(DOCUMENT SEGMENT Opens)

Now that Iran is using the Strait of Hormuz as leverage over America and the rest of the world, the fallout from a rupture of U.S.-Saudi ties could affect not only America’s status in a region it’s dominated for decades but also the direction of a major Middle Eastern power that sees itself as the leader of the Muslim world.
And yet, these developments may leave Israel in a stronger position, both in the eyes of the Arabs, who have watched Jerusalem’s military prowess against Tehran with awe, and Pentagon strategists, for whom Israel is now indisputably America’s most reliable Middle East ally and are already discussing moving bases and hardware out of Saudi Arabia and elsewhere in the Gulf region to Israel. The question is whether that’s going to run into political headwinds given the antisemitism and anti-Zionism that’s eaten away at the Democrats and may come to shape Republican foreign policy too.
The Strait of Hormuz, through which 20% of the world’s energy supplies pass, is the only maritime exit and entry point for the Gulf. This is why the Saudis have long considered an Iranian nuclear bomb an existential threat. Sure, the revolutionary regime may one day lob a nuclear bomb at Riyadh or Jeddah, but the more immediate worry has always been that with a bomb, the Iranians could close the Strait at will.
And that’s why the Trump administration went to war — not to protect Israel, which can take care of itself, but to defend one of the pillars of the post-World War II global order and U.S. allies like Saudi Arabia that it has made rich. Accordingly, Saudi Crown Prince Mohammed bin Salman, commonly known as “MBS,” supported the Trump administration’s decision to take down Iran and exhorted the U.S. to get it done quickly. Then the Iranians closed the Strait.
In May, the Trump administration started an initiative to escort shipping through the Strait with ships and planes. However, the Saudis refused U.S. access to their airspace and the White House was forced to end the mission after only two days. President Trump and MBS exchanged angry phone calls during which the White House warned it might hold back delivery of interceptors — a threat seemingly designed to backfire since it was America’s inability to shield Saudi and other Gulf Arab states from Iran’s drone and missile arsenal that rattled MBS in the first place. And when Tehran closed the Strait, Riyadh cried uncle and are now trying to carve out an understanding with their powerful Gulf rival.
The Saudis can certainly be faulted for what looks like strategic whimsy, but they’ve always been America’s most fragile Middle East ally. Indeed, the deal that U.S. President Franklin D. Roosevelt struck with King Ibn Saud, the founder of the modern Saudi state, in 1944 was to protect the kingdom and its oil in exchange for privileged access to it. The recent dust-up is unlikely to collapse the U.S.-Saudi relationship entirely at present, but both partners have already been looking beyond the current arrangement for some time now.
Because MBS is young enough, barely 40 years old, to imagine a post-petroleum future, he has drafted a hugely ambitious project for his country. But “Saudi Vision 2030” has stalled in part due to cash shortfalls, so the last thing he needs is the Iranians closing the Strait for any substantial time period. And yet Saudi’s biggest problem is human capital — there simply aren’t enough Saudis well-educated enough right now to fill jobs in an economy moving from oil to tech, tourism, and other services. Rational people around the world are cheering for MBS to make it work sooner rather than later because no one wants young Saudi men sitting idly with time on their hands and bad ideas filling their heads.

(DOCUMENT SEGMENT Closes)

PROBLEM SET:
1) In the piece on U.S.-Saudi relations, why was the White House forced to end its escort mission through the Strait of Hormuz after only two days?
2) Pick up the piece on U.S.-Saudi relations after its final sentence and keep writing it.

(INFORMATION SHOWN Opens)

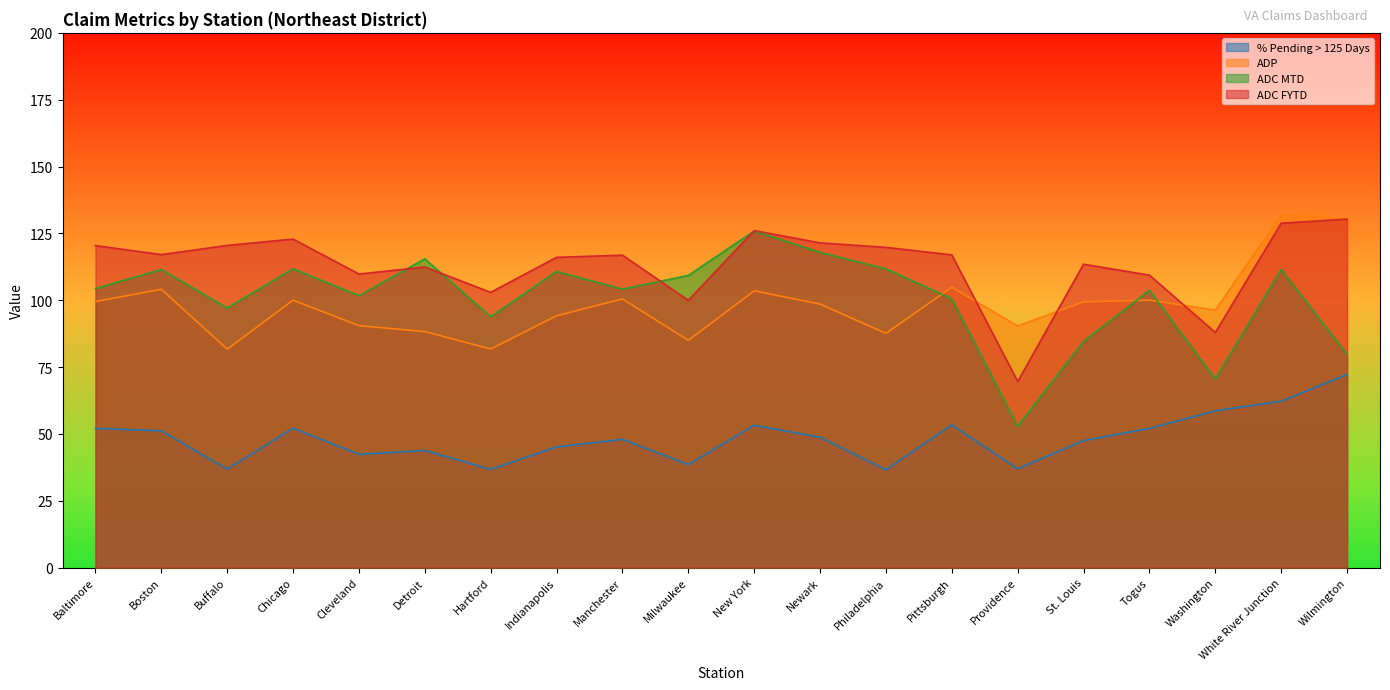

True or false: ADP and % Pending > 125 Days cross at least once.

False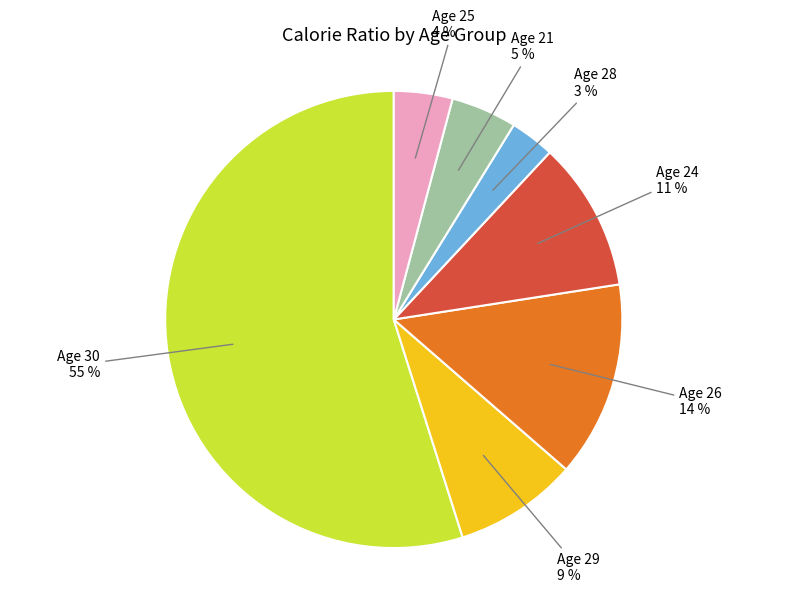

Does any single category account for the majority?

Yes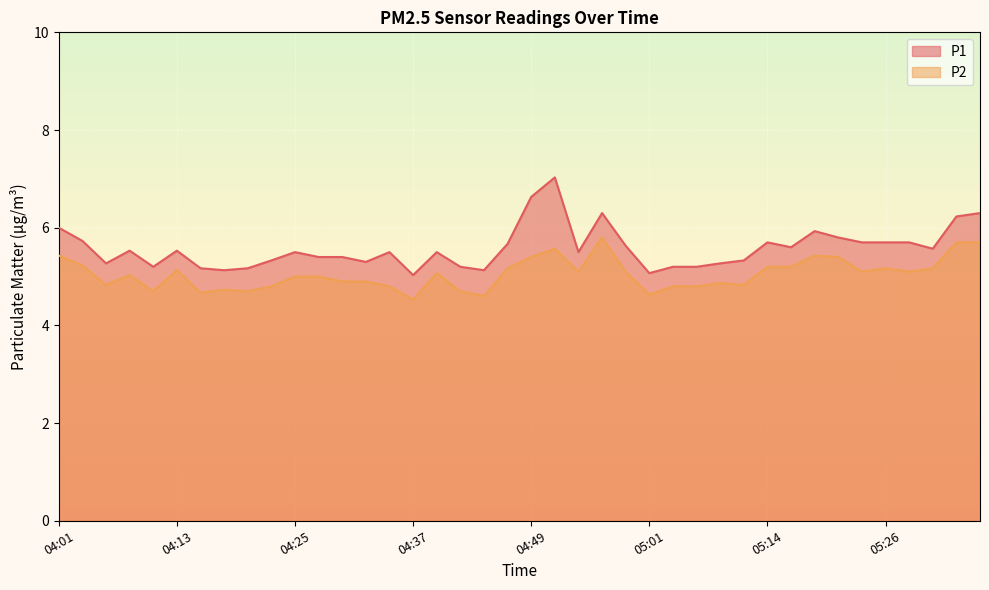

How many values in the P2 series are below 5?

17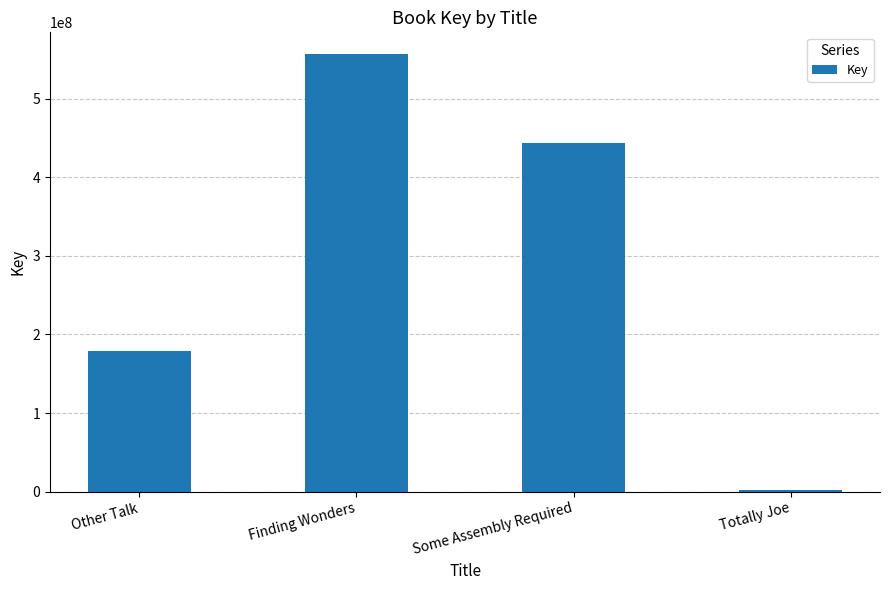

What is the change in value from Other Talk to Totally Joe?

-176923553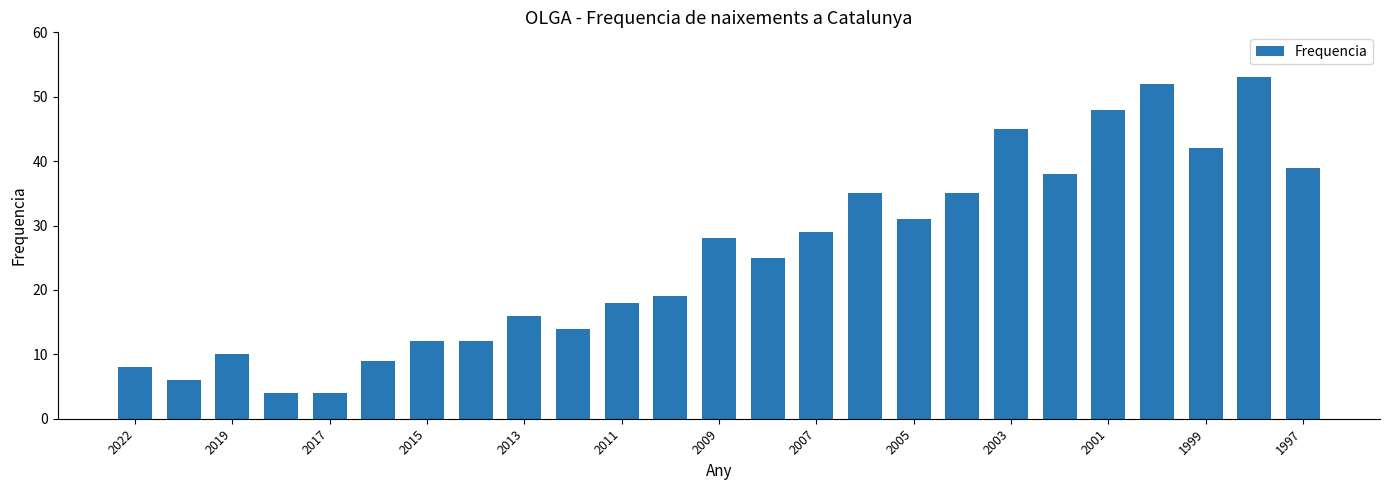

What is the difference between the maximum and minimum values?

49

(INFORMATION SHOWN Closes)

ANSWERS GIVEN:
1) The Saudis refused U.S. access to their airspace.

2)
The kingdom is unlikely to revert to promoting Islamic radicalism but reports show that Saudi attitudes toward Israel and Jews are once again becoming increasingly hostile after a hopeful era when a normalization agreement between Riyadh and Jerusalem seemed to be in the offing. But if the public relationship appears to be deteriorating, there’s a private channel, too, where the two countries cooperate on intelligence and security matters, including Israeli supplies of advanced military systems to Saudi Arabia.
Given Riyadh’s dissatisfaction with Washington’s performance in the Gulf (to date), the Arabs may come to rely more on Israel, now the region’s unrivaled military power. And with the U.S. equally frustrated with the Saudis, American policymakers see the rift as an opportunity to accelerate their plans to move bases and equipment out of the Arab Gulf states to Israel.
The catch is that while Israel’s multi-front campaign against Iran and its proxies has proven Israel really is, in the words of a former U.S. statesman, America’s unsinkable aircraft carrier, the length and intensity of the nearly three-year war have given Israel an even bigger profile for antisemitic demagogues to target here at home.
The raging fires of antisemitism that seem to have already burned down the Democratic Party are now encircling parts of the Right as well. Thus, a growing chorus of morally-depraved outcasts reboot antisemitic themes accusing Jews and pro-Israel activists of driving America to war for causes that help only Israel.
The truth, of course, is that the U.S. went to war to protect its own interests, including allies incapable of defending themselves. Naturally then, the strategic goal of this antisemitic propaganda campaign is to weaken America by separating us from our most formidable wartime ally. To protect the sources of our peace and prosperity from dangerous forces far from our shores, we’re going to have to fight the furies that threaten to destroy us from within.